| Data listing |
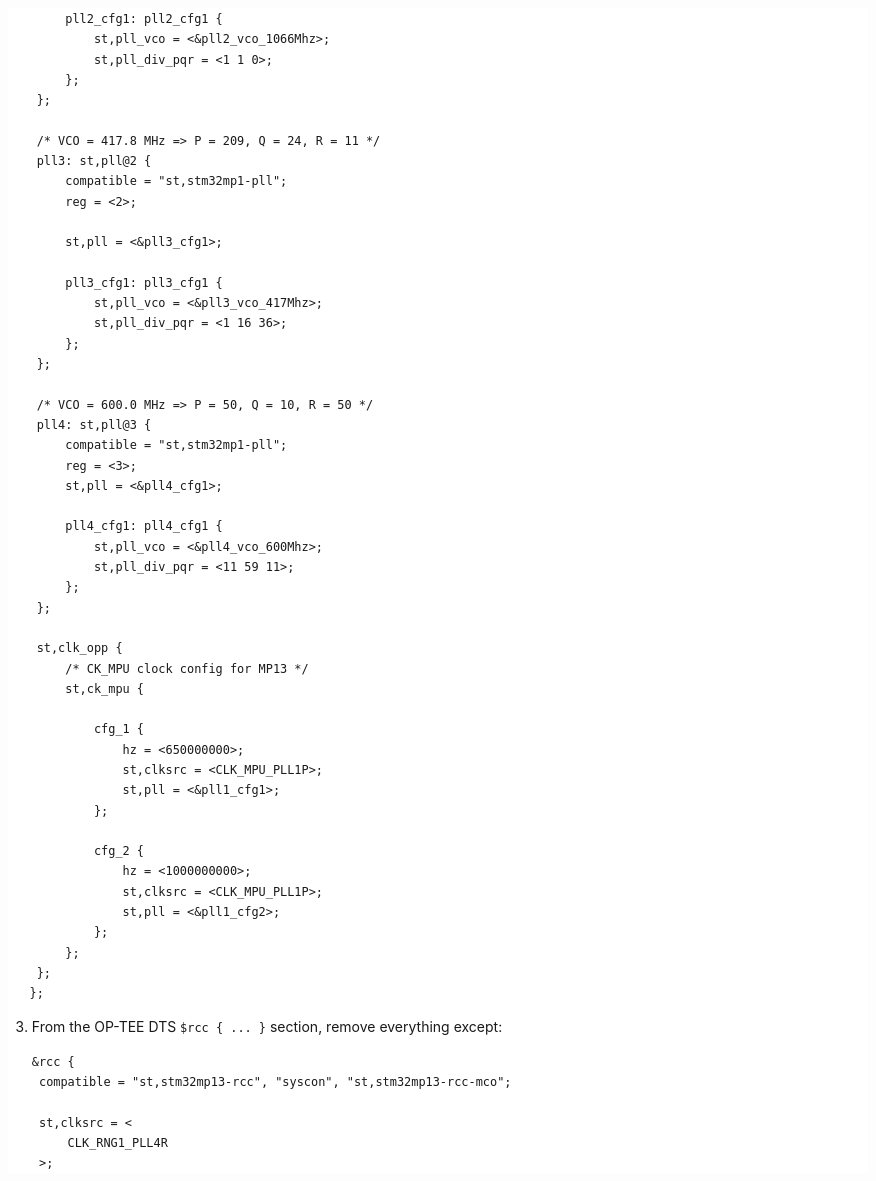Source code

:        		pll2_cfg1: pll2_cfg1 {
       			st,pll_vco = <&pll2_vco_1066Mhz>;
       			st,pll_div_pqr = <1 1 0>;
       		};
       	};

       	/* VCO = 417.8 MHz => P = 209, Q = 24, R = 11 */
       	pll3: st,pll@2 {
       		compatible = "st,stm32mp1-pll";
       		reg = <2>;

       		st,pll = <&pll3_cfg1>;

       		pll3_cfg1: pll3_cfg1 {
       			st,pll_vco = <&pll3_vco_417Mhz>;
       			st,pll_div_pqr = <1 16 36>;
       		};
       	};

       	/* VCO = 600.0 MHz => P = 50, Q = 10, R = 50 */
       	pll4: st,pll@3 {
       		compatible = "st,stm32mp1-pll";
       		reg = <3>;
       		st,pll = <&pll4_cfg1>;

       		pll4_cfg1: pll4_cfg1 {
       			st,pll_vco = <&pll4_vco_600Mhz>;
       			st,pll_div_pqr = <11 59 11>;
       		};
       	};

       	st,clk_opp {
       		/* CK_MPU clock config for MP13 */
       		st,ck_mpu {

       			cfg_1 {
       				hz = <650000000>;
       				st,clksrc = <CLK_MPU_PLL1P>;
       				st,pll = <&pll1_cfg1>;
       			};

       			cfg_2 {
       				hz = <1000000000>;
       				st,clksrc = <CLK_MPU_PLL1P>;
       				st,pll = <&pll1_cfg2>;
       			};
       		};
       	};
       };

3. From the OP-TEE DTS `$rcc { ... }` section, remove everything except:

       &rcc {
       	compatible = "st,stm32mp13-rcc", "syscon", "st,stm32mp13-rcc-mco";

       	st,clksrc = <
       		CLK_RNG1_PLL4R
       	>;
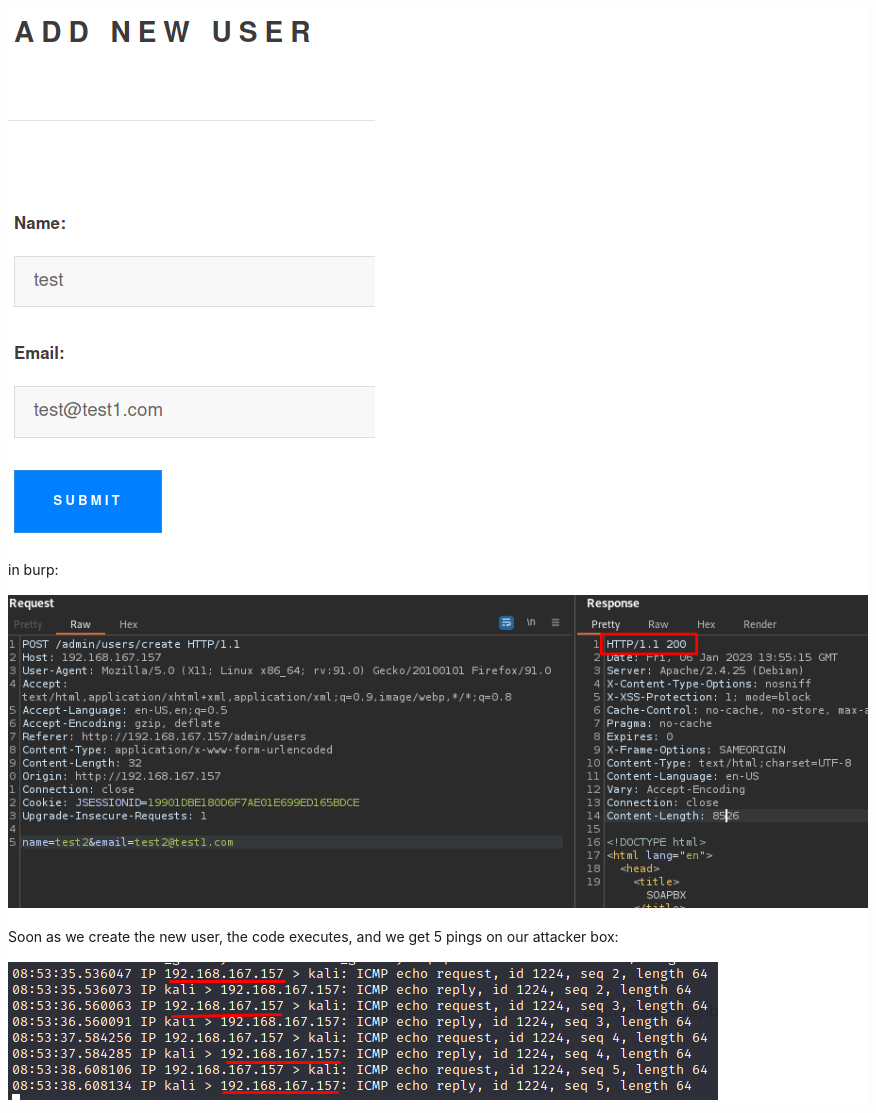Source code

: ![](../examimages/soapbx-burp-createnewuser.png)

in burp:

![](../examimages/soapbx-burp-reqfornewuser.png)

Soon as we create the new user, the code executes, and we get 5 pings on our attacker box:

![](../examimages/soapbx-gotrce.png)
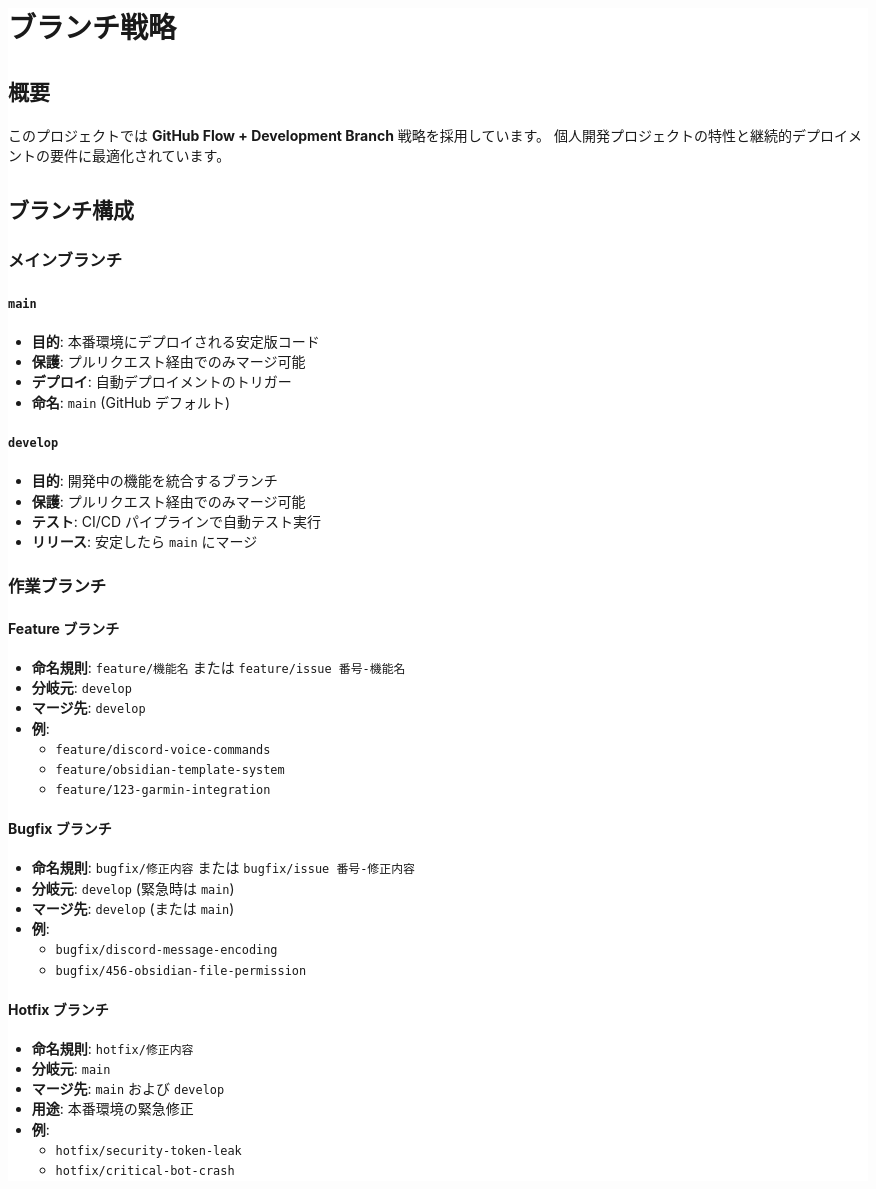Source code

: # ブランチ戦略

## 概要

このプロジェクトでは **GitHub Flow + Development Branch** 戦略を採用しています。
個人開発プロジェクトの特性と継続的デプロイメントの要件に最適化されています。

## ブランチ構成

### メインブランチ

#### `main`
- **目的**: 本番環境にデプロイされる安定版コード
- **保護**: プルリクエスト経由でのみマージ可能
- **デプロイ**: 自動デプロイメントのトリガー
- **命名**: `main` (GitHub デフォルト)

#### `develop`
- **目的**: 開発中の機能を統合するブランチ
- **保護**: プルリクエスト経由でのみマージ可能
- **テスト**: CI/CD パイプラインで自動テスト実行
- **リリース**: 安定したら `main` にマージ

### 作業ブランチ

#### Feature ブランチ
- **命名規則**: `feature/機能名` または `feature/issue 番号-機能名`
- **分岐元**: `develop`
- **マージ先**: `develop`
- **例**:
  - `feature/discord-voice-commands`
  - `feature/obsidian-template-system`
  - `feature/123-garmin-integration`

#### Bugfix ブランチ
- **命名規則**: `bugfix/修正内容` または `bugfix/issue 番号-修正内容`
- **分岐元**: `develop` (緊急時は `main`)
- **マージ先**: `develop` (または `main`)
- **例**:
  - `bugfix/discord-message-encoding`
  - `bugfix/456-obsidian-file-permission`

#### Hotfix ブランチ
- **命名規則**: `hotfix/修正内容`
- **分岐元**: `main`
- **マージ先**: `main` および `develop`
- **用途**: 本番環境の緊急修正
- **例**:
  - `hotfix/security-token-leak`
  - `hotfix/critical-bot-crash`
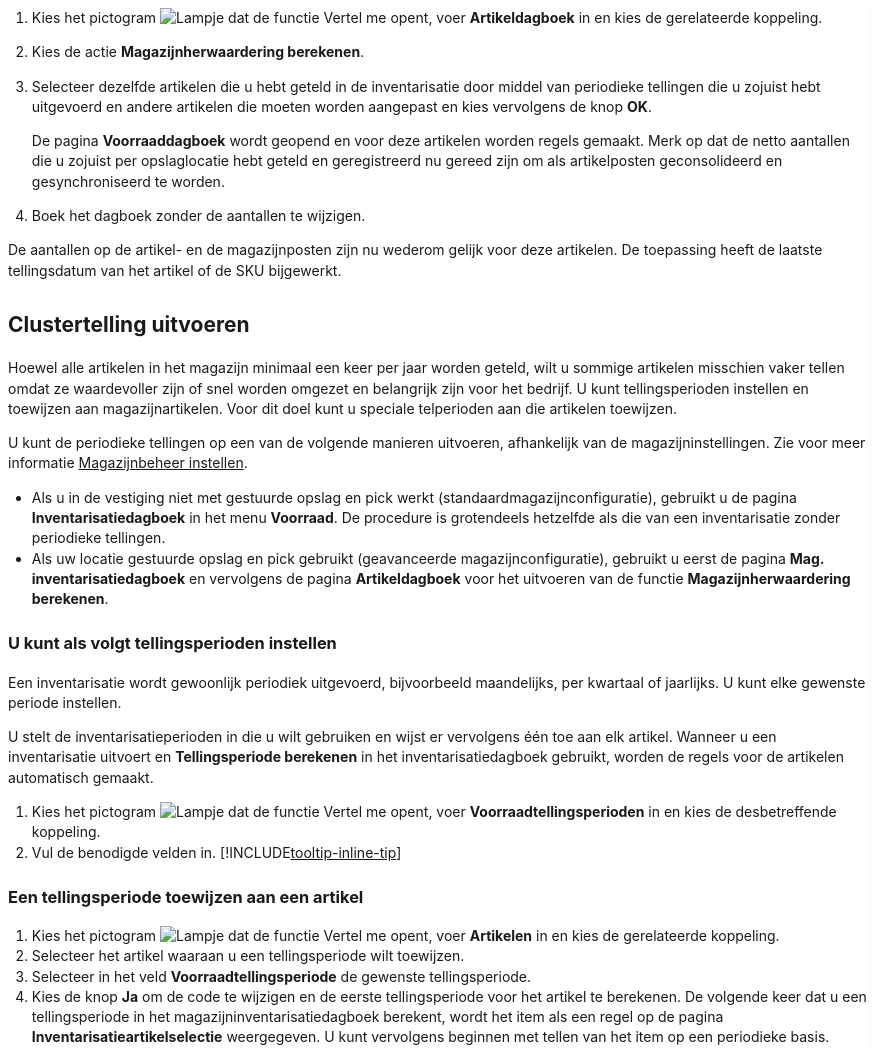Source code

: 1.  Kies het pictogram ![Lampje dat de functie Vertel me opent](media/ui-search/search_small.png "Vertel me wat u wilt doen"), voer **Artikeldagboek** in en kies de gerelateerde koppeling.  
2.  Kies de actie **Magazijnherwaardering berekenen**.  
3.  Selecteer dezelfde artikelen die u hebt geteld in de inventarisatie door middel van periodieke tellingen die u zojuist hebt uitgevoerd en andere artikelen die moeten worden aangepast en kies vervolgens de knop **OK**.  

     De pagina **Voorraaddagboek** wordt geopend en voor deze artikelen worden regels gemaakt. Merk op dat de netto aantallen die u zojuist per opslaglocatie hebt geteld en geregistreerd nu gereed zijn om als artikelposten geconsolideerd en gesynchroniseerd te worden.  

4.  Boek het dagboek zonder de aantallen te wijzigen.  

De aantallen op de artikel- en de magazijnposten zijn nu wederom gelijk voor deze artikelen. De toepassing heeft de laatste tellingsdatum van het artikel of de SKU bijgewerkt.  

## <a name="to-perform-cycle-counting"></a>Clustertelling uitvoeren
Hoewel alle artikelen in het magazijn minimaal een keer per jaar worden geteld, wilt u sommige artikelen misschien vaker tellen omdat ze waardevoller zijn of snel worden omgezet en belangrijk zijn voor het bedrijf. U kunt tellingsperioden instellen en toewijzen aan magazijnartikelen. Voor dit doel kunt u speciale telperioden aan die artikelen toewijzen.

U kunt de periodieke tellingen op een van de volgende manieren uitvoeren, afhankelijk van de magazijninstellingen. Zie voor meer informatie [Magazijnbeheer instellen](warehouse-setup-warehouse.md).  

-   Als u in de vestiging niet met gestuurde opslag en pick werkt (standaardmagazijnconfiguratie), gebruikt u de pagina **Inventarisatiedagboek** in het menu **Voorraad**. De procedure is grotendeels hetzelfde als die van een inventarisatie zonder periodieke tellingen.  
-   Als uw locatie gestuurde opslag en pick gebruikt (geavanceerde magazijnconfiguratie), gebruikt u eerst de pagina **Mag. inventarisatiedagboek** en vervolgens de pagina **Artikeldagboek** voor het uitvoeren van de functie **Magazijnherwaardering berekenen**.  

### <a name="to-set-up-counting-periods"></a>U kunt als volgt tellingsperioden instellen
Een inventarisatie wordt gewoonlijk periodiek uitgevoerd, bijvoorbeeld maandelijks, per kwartaal of jaarlijks. U kunt elke gewenste periode instellen.

U stelt de inventarisatieperioden in die u wilt gebruiken en wijst er vervolgens één toe aan elk artikel. Wanneer u een inventarisatie uitvoert en **Tellingsperiode berekenen** in het inventarisatiedagboek gebruikt, worden de regels voor de artikelen automatisch gemaakt.

1. Kies het pictogram ![Lampje dat de functie Vertel me opent](media/ui-search/search_small.png "Vertel me wat u wilt doen"), voer **Voorraadtellingsperioden** in en kies de desbetreffende koppeling.  
2. Vul de benodigde velden in. [!INCLUDE[tooltip-inline-tip](includes/tooltip-inline-tip_md.md)]

### <a name="to-assign-a-counting-period-to-an-item"></a>Een tellingsperiode toewijzen aan een artikel  
1. Kies het pictogram ![Lampje dat de functie Vertel me opent](media/ui-search/search_small.png "Vertel me wat u wilt doen"), voer **Artikelen** in en kies de gerelateerde koppeling.  
2. Selecteer het artikel waaraan u een tellingsperiode wilt toewijzen.  
3. Selecteer in het veld **Voorraadtellingsperiode** de gewenste tellingsperiode.  
4. Kies de knop **Ja** om de code te wijzigen en de eerste tellingsperiode voor het artikel te berekenen. De volgende keer dat u een tellingsperiode in het magazijninventarisatiedagboek berekent, wordt het item als een regel op de pagina **Inventarisatieartikelselectie** weergegeven. U kunt vervolgens beginnen met tellen van het item op een periodieke basis.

| Task prompt |
Starting from the line containing "3. Selecteer in", repeat each line through the end of the entries, exactly.

| Solution |
3. Selecteer in het veld **Voorraadtellingsperiode** de gewenste tellingsperiode.  
4. Kies de knop **Ja** om de code te wijzigen en de eerste tellingsperiode voor het artikel te berekenen. De volgende keer dat u een tellingsperiode in het magazijninventarisatiedagboek berekent, wordt het item als een regel op de pagina **Inventarisatieartikelselectie** weergegeven. U kunt vervolgens beginnen met tellen van het item op een periodieke basis.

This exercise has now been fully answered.